*Supplied passage*

---------------

Prefer __always_inline for fast-path functions that are called outside
of user_access_save, to avoid generating UACCESS warnings when
optimizing for size (CC_OPTIMIZE_FOR_SIZE). It will also avoid future
surprises with compiler versions that change the inlining heuristic even
when optimizing for performance.

Report: http://lkml.kernel.org/r/58708908-84a0-0a81-a836-ad97e33dbb62@infradead.org
Reported-by: Randy Dunlap <rdunlap@infradead.org>
Signed-off-by: Marco Elver <elver@google.com>
---
Rebased on: locking/kcsan branch of tip tree.
---
 kernel/kcsan/atomic.h   |  2 +-
 kernel/kcsan/core.c     | 16 +++++++---------
 kernel/kcsan/encoding.h | 14 +++++++-------
 3 files changed, 15 insertions(+), 17 deletions(-)

diff --git a/kernel/kcsan/atomic.h b/kernel/kcsan/atomic.h
index 576e03ddd6a3..a9c193053491 100644
--- a/kernel/kcsan/atomic.h
+++ b/kernel/kcsan/atomic.h
@@ -18,7 +18,7 @@
  * than cast to volatile. Eventually, we hope to be able to remove this
  * function.
  */
-static inline bool kcsan_is_atomic(const volatile void *ptr)
+static __always_inline bool kcsan_is_atomic(const volatile void *ptr)
 {
 	/* only jiffies for now */
 	return ptr == &jiffies;
diff --git a/kernel/kcsan/core.c b/kernel/kcsan/core.c
index 3314fc29e236..c616fec639cd 100644
--- a/kernel/kcsan/core.c
+++ b/kernel/kcsan/core.c
@@ -78,10 +78,8 @@ static atomic_long_t watchpoints[CONFIG_KCSAN_NUM_WATCHPOINTS + NUM_SLOTS-1];
  */
 static DEFINE_PER_CPU(long, kcsan_skip);
 
-static inline atomic_long_t *find_watchpoint(unsigned long addr,
-					     size_t size,
-					     bool expect_write,
-					     long *encoded_watchpoint)
+static __always_inline atomic_long_t *
+find_watchpoint(unsigned long addr, size_t size, bool expect_write, long *encoded_watchpoint)
 {
 	const int slot = watchpoint_slot(addr);
 	const unsigned long addr_masked = addr & WATCHPOINT_ADDR_MASK;
@@ -146,7 +144,7 @@ insert_watchpoint(unsigned long addr, size_t size, bool is_write)
  *	2. the thread that set up the watchpoint already removed it;
  *	3. the watchpoint was removed and then re-used.
  */
-static inline bool
+static __always_inline bool
 try_consume_watchpoint(atomic_long_t *watchpoint, long encoded_watchpoint)

---------------

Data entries
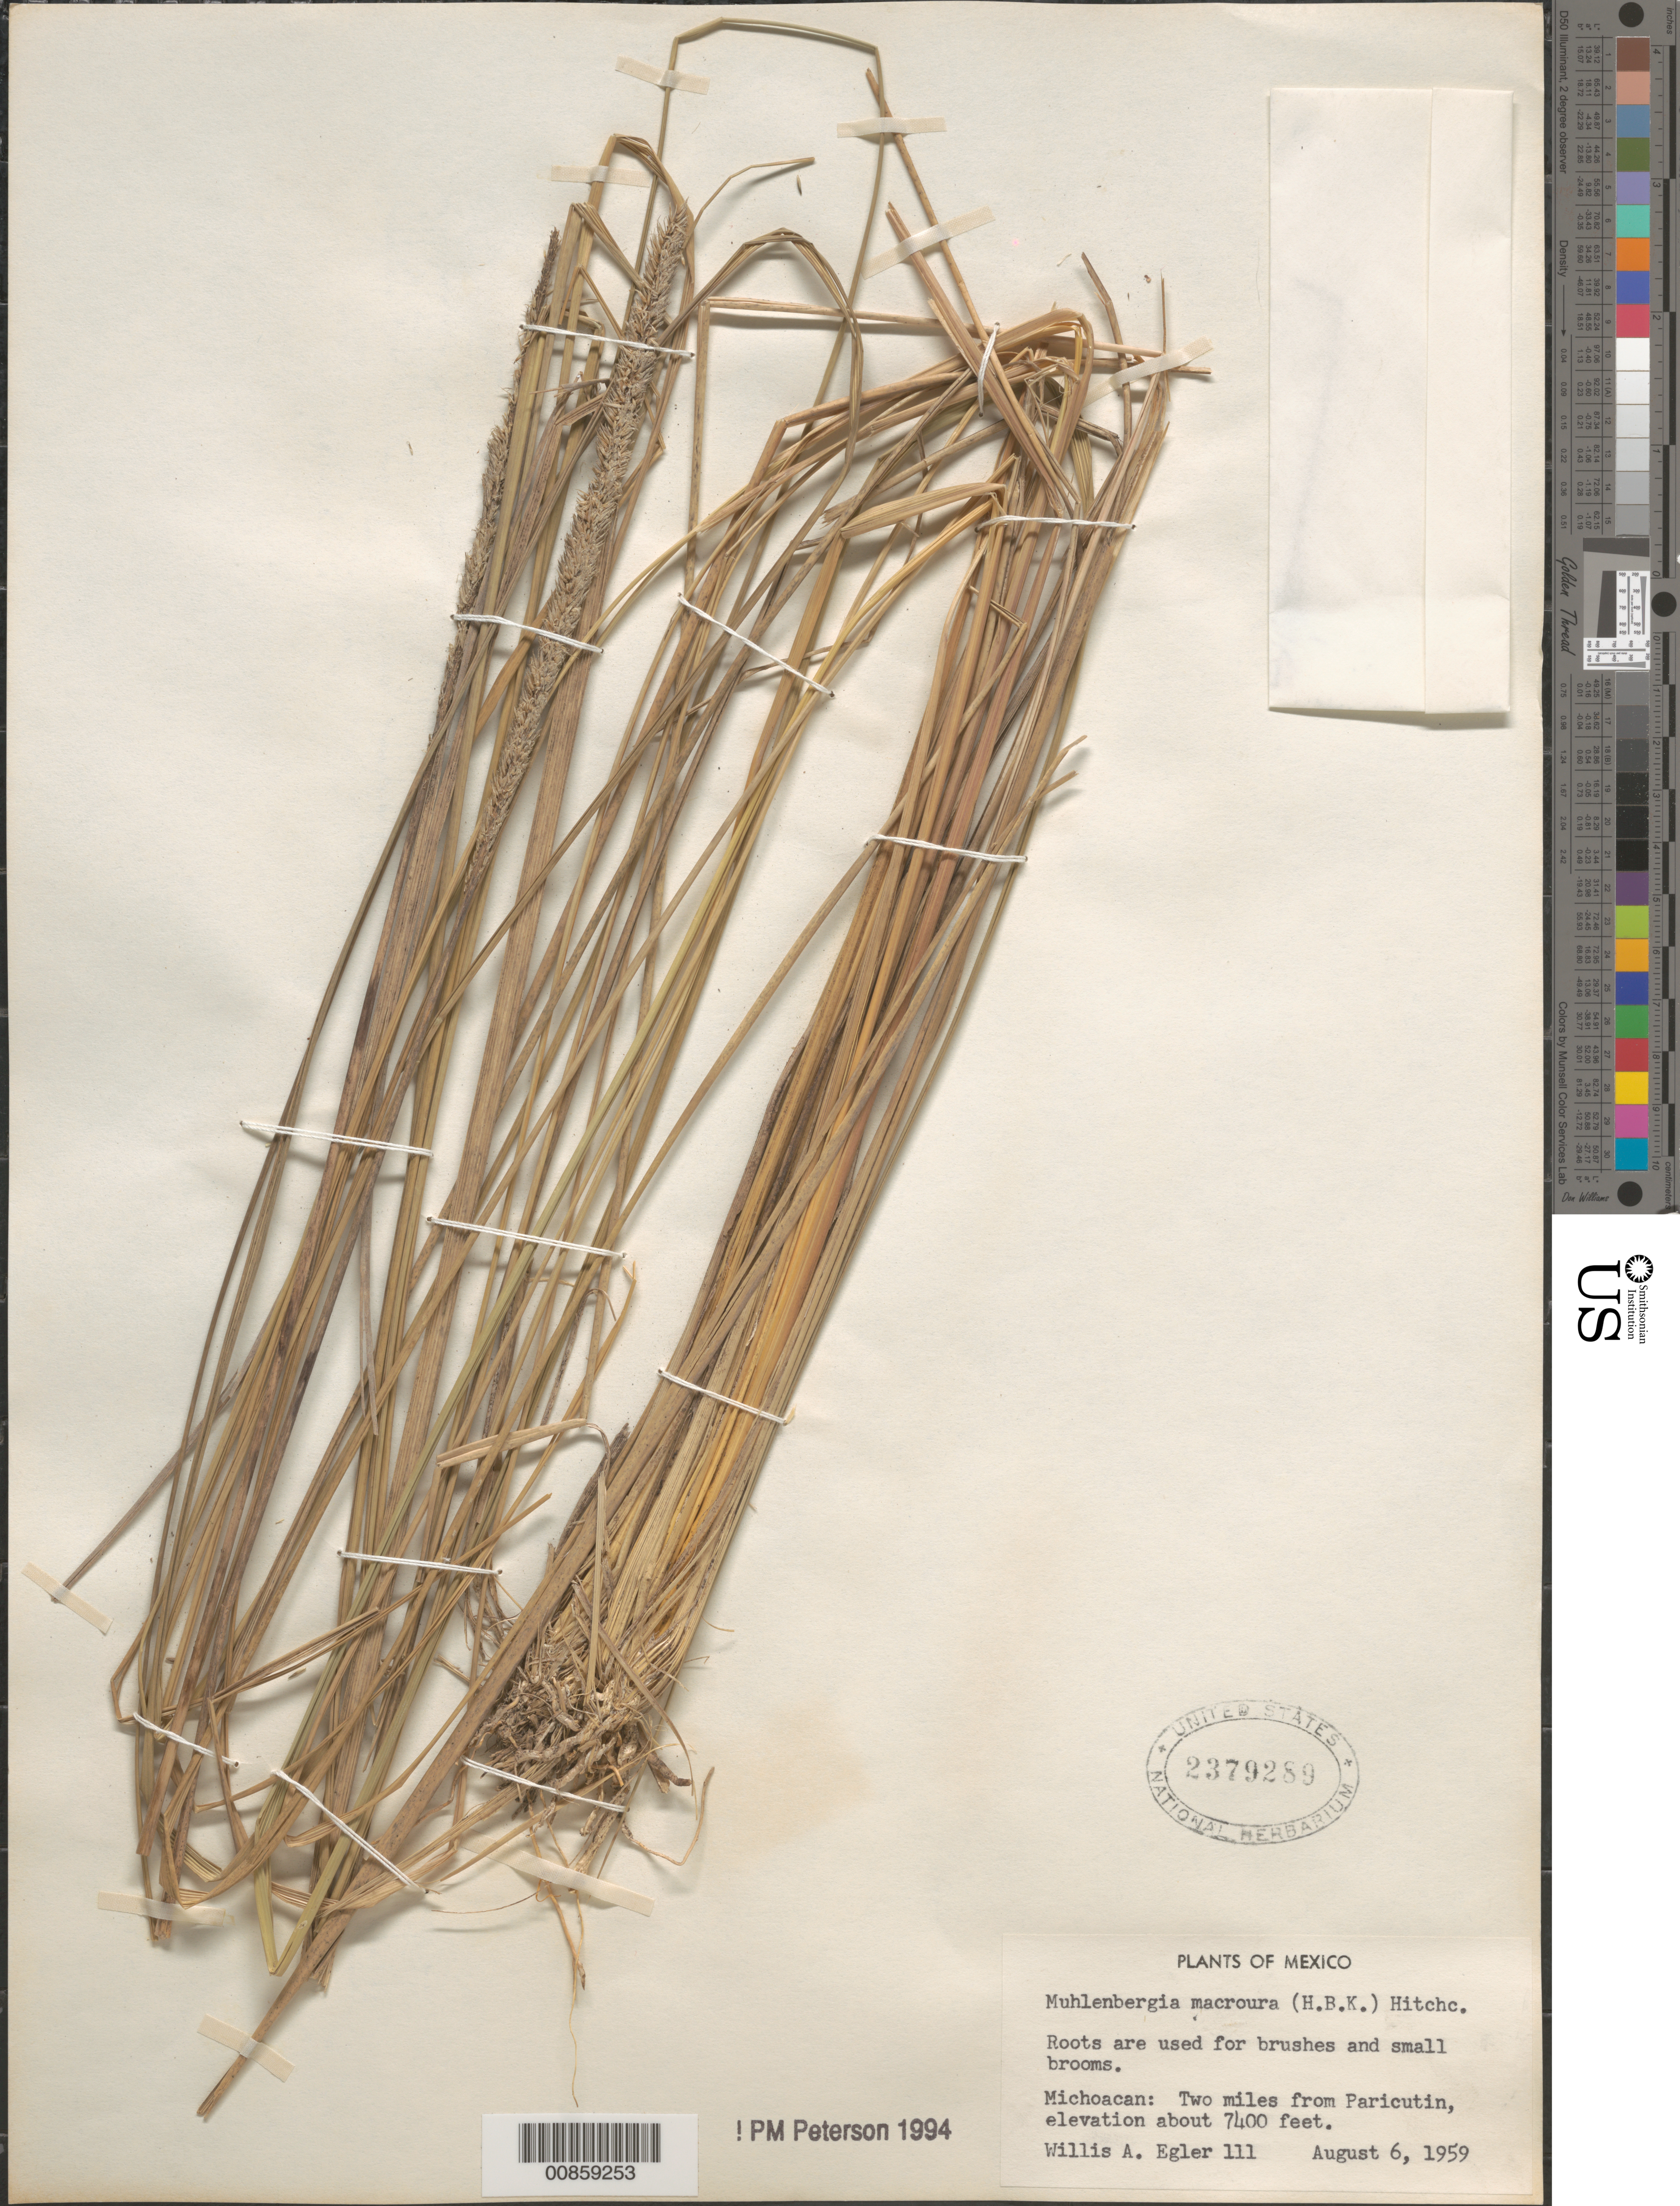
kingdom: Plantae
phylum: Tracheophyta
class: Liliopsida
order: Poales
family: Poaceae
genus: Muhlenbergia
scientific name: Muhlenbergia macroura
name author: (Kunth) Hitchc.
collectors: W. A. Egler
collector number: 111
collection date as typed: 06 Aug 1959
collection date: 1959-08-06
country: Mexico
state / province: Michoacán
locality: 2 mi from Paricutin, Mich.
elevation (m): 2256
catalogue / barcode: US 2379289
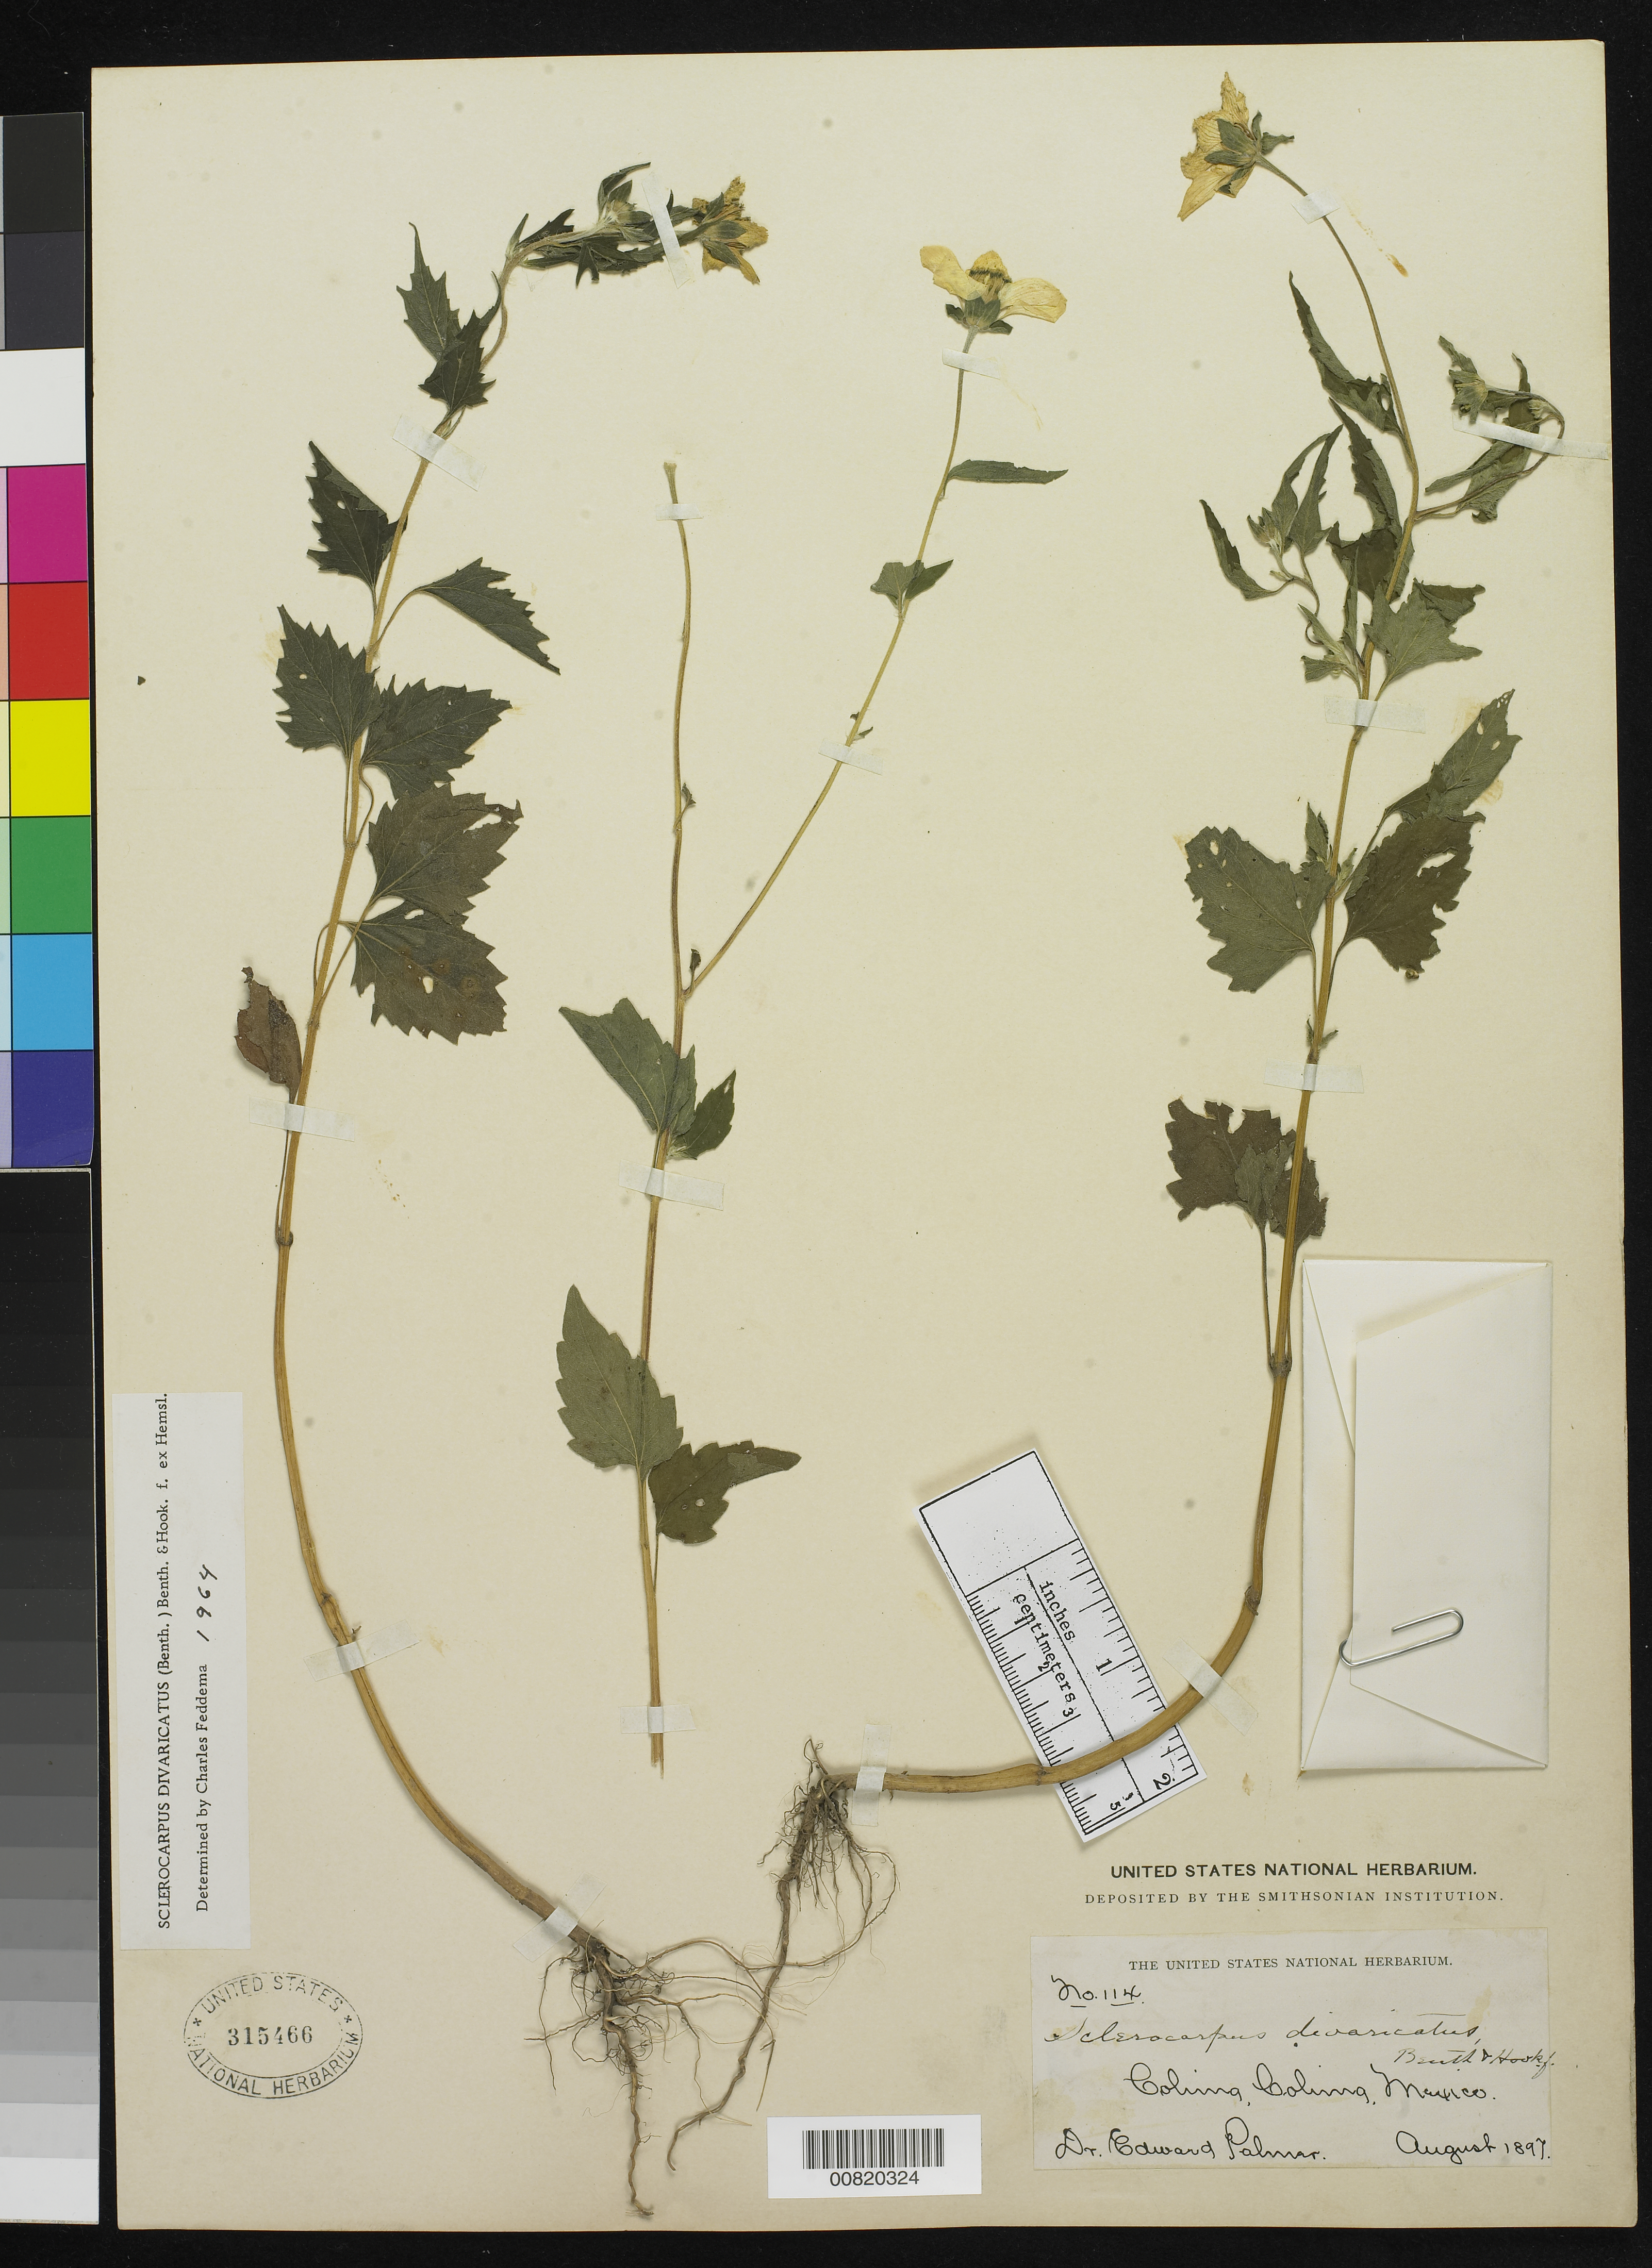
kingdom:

---------------

*Tasks to complete*
(1) According to the KCSAN patch, which build option causes the UACCESS warnings that the change is meant to avoid?
(2) Extend the KCSAN inlining patch, picking up right after its final line.

*Answers given*
(1) CC_OPTIMIZE_FOR_SIZE

(2)
 {
 	return atomic_long_try_cmpxchg_relaxed(watchpoint, &encoded_watchpoint, CONSUMED_WATCHPOINT);
@@ -160,7 +158,7 @@ static inline bool remove_watchpoint(atomic_long_t *watchpoint)
 	return atomic_long_xchg_relaxed(watchpoint, INVALID_WATCHPOINT) != CONSUMED_WATCHPOINT;
 }
 
-static inline struct kcsan_ctx *get_ctx(void)
+static __always_inline struct kcsan_ctx *get_ctx(void)
 {
 	/*
 	 * In interrupts, use raw_cpu_ptr to avoid unnecessary checks, that would
@@ -169,7 +167,7 @@ static inline struct kcsan_ctx *get_ctx(void)
 	return in_task() ? &current->kcsan_ctx : raw_cpu_ptr(&kcsan_cpu_ctx);
 }
 
-static inline bool is_atomic(const volatile void *ptr)
+static __always_inline bool is_atomic(const volatile void *ptr)
 {
 	struct kcsan_ctx *ctx = get_ctx();
 
@@ -193,7 +191,7 @@ static inline bool is_atomic(const volatile void *ptr)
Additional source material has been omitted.